* Seu objetivo *
De acordo com a notícia sobre a prisão do ex-prefeito do Bujari, para onde Tonheiro deve ser levado depois da audiência de custódia?

* Trecho do documento *
Ex-prefeito do Bujari é preso após condenação a 19 anos por crimes contra a administração pública
Antônio Raimundo de Brito Ramos, mais conhecido como Tonheiro, foi preso nesta terça-feira (27) em sua residência no município de Bujari, localizado no interior do Acre. A ação policial foi realizada pela Polícia Civil, que cumpriu um mandado de prisão expedido pela Justiça acreana. O ex-gestor municipal não ofereceu resistência durante a detenção e deve ser encaminhado ao Complexo Prisional de Rio Branco ainda no mesmo dia, após passar por audiência de custódia no Fórum de Bujari.
Condenação por múltiplos crimes e detalhes do processo
Tonheiro foi condenado em 2023 a 19 anos de prisão em regime fechado por uma série de crimes graves, incluindo organização criminosa, fraude em licitação, corrupção passiva, falsidade ideológica, peculato e lavagem de dinheiro. De acordo com o delegado Bruno Coelho Oliveira, a prisão ocorreu após o caso transitar em julgado, sem possibilidade de novos recursos. A investigação foi conduzida pelo Ministério Público, com a Polícia Civil atuando na execução do mandado.
O processo judicial aponta que, entre fevereiro de 2014 e 27 de junho de 2016, os réus promoveram e integraram uma organização criminosa com estrutura ordenada e divisão de tarefas. Tonheiro teria dispensado licitações de forma irregular, realizando acordos fora das hipóteses previstas em lei com as empresas Souza & Silva Ltda e Máster Serviços Eireli, de Francisco de Souza Alves, por intermédio do pregoeiro da Prefeitura, Estácio Parente dos Santos.

* Dados apresentados *
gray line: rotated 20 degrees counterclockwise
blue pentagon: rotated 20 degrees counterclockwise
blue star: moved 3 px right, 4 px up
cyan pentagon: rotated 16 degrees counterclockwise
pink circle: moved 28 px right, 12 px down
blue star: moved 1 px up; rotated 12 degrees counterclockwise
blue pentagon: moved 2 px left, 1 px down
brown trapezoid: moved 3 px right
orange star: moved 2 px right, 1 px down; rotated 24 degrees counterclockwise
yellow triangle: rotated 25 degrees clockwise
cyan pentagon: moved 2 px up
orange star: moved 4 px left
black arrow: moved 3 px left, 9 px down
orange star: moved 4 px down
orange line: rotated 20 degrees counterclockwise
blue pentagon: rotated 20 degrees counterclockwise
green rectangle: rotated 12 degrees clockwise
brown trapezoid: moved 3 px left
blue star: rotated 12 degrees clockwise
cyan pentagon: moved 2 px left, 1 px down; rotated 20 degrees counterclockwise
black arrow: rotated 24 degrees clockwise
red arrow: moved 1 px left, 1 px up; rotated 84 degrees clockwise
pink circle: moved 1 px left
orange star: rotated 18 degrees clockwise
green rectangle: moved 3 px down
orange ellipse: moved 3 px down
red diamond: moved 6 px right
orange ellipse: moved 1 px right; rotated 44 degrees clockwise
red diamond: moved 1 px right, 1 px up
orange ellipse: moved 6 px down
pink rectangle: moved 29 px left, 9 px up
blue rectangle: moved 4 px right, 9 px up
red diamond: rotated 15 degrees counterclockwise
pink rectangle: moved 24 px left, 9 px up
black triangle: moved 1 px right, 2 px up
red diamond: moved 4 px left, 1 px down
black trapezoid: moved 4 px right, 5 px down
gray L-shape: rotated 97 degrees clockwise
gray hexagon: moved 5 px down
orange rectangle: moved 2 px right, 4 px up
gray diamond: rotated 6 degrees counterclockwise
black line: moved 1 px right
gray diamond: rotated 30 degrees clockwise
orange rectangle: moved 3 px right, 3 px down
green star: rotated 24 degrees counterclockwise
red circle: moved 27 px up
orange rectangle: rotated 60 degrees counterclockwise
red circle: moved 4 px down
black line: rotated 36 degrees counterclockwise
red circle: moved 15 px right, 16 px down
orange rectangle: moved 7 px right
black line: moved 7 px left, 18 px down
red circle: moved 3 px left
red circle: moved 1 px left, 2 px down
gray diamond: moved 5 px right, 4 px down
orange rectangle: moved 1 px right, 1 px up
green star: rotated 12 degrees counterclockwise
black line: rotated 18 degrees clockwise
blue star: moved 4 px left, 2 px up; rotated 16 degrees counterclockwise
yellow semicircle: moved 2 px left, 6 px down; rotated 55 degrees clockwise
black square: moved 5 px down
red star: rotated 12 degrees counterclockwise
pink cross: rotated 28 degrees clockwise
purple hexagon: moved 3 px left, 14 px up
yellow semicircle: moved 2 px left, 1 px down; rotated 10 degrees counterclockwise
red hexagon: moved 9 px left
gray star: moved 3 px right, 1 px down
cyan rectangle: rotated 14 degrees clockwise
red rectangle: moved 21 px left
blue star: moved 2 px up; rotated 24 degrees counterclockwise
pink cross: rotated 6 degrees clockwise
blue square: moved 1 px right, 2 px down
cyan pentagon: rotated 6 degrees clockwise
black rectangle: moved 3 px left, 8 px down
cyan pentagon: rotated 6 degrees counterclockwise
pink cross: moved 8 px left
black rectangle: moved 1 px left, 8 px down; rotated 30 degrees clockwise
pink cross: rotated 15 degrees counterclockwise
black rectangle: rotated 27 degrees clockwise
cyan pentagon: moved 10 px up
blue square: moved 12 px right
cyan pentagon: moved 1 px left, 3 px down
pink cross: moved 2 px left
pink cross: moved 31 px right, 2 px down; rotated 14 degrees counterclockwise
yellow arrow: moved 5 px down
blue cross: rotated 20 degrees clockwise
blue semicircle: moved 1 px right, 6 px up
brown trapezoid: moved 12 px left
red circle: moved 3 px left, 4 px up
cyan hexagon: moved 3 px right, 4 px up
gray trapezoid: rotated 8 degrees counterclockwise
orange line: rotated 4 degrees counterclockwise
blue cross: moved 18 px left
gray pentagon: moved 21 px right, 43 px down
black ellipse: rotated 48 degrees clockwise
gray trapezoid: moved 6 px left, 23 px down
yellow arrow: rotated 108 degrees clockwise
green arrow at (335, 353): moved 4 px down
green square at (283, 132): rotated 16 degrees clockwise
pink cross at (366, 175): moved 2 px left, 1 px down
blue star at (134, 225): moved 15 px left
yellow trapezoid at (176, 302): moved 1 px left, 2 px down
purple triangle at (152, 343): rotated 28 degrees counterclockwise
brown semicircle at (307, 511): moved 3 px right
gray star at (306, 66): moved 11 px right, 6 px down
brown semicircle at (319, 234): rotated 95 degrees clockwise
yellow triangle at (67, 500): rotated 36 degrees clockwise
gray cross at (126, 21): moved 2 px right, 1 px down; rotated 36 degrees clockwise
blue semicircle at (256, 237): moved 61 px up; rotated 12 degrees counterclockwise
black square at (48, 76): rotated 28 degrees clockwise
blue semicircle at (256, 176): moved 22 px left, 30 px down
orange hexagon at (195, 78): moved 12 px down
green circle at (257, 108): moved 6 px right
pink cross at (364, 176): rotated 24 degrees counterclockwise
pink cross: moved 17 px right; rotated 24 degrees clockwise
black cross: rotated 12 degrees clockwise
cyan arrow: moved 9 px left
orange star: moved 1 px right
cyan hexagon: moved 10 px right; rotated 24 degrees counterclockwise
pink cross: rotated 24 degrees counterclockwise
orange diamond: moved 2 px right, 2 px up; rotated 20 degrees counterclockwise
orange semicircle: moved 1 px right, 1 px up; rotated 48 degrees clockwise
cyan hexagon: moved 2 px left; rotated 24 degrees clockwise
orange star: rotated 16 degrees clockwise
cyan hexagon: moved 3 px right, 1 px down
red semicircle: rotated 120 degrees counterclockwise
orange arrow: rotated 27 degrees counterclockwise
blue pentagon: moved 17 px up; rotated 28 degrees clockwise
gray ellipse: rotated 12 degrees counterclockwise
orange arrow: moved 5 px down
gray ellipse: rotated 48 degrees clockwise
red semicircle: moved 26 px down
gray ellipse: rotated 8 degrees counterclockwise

* Resposta da tarefa *
Para o Complexo Prisional de Rio Branco, ainda no mesmo dia.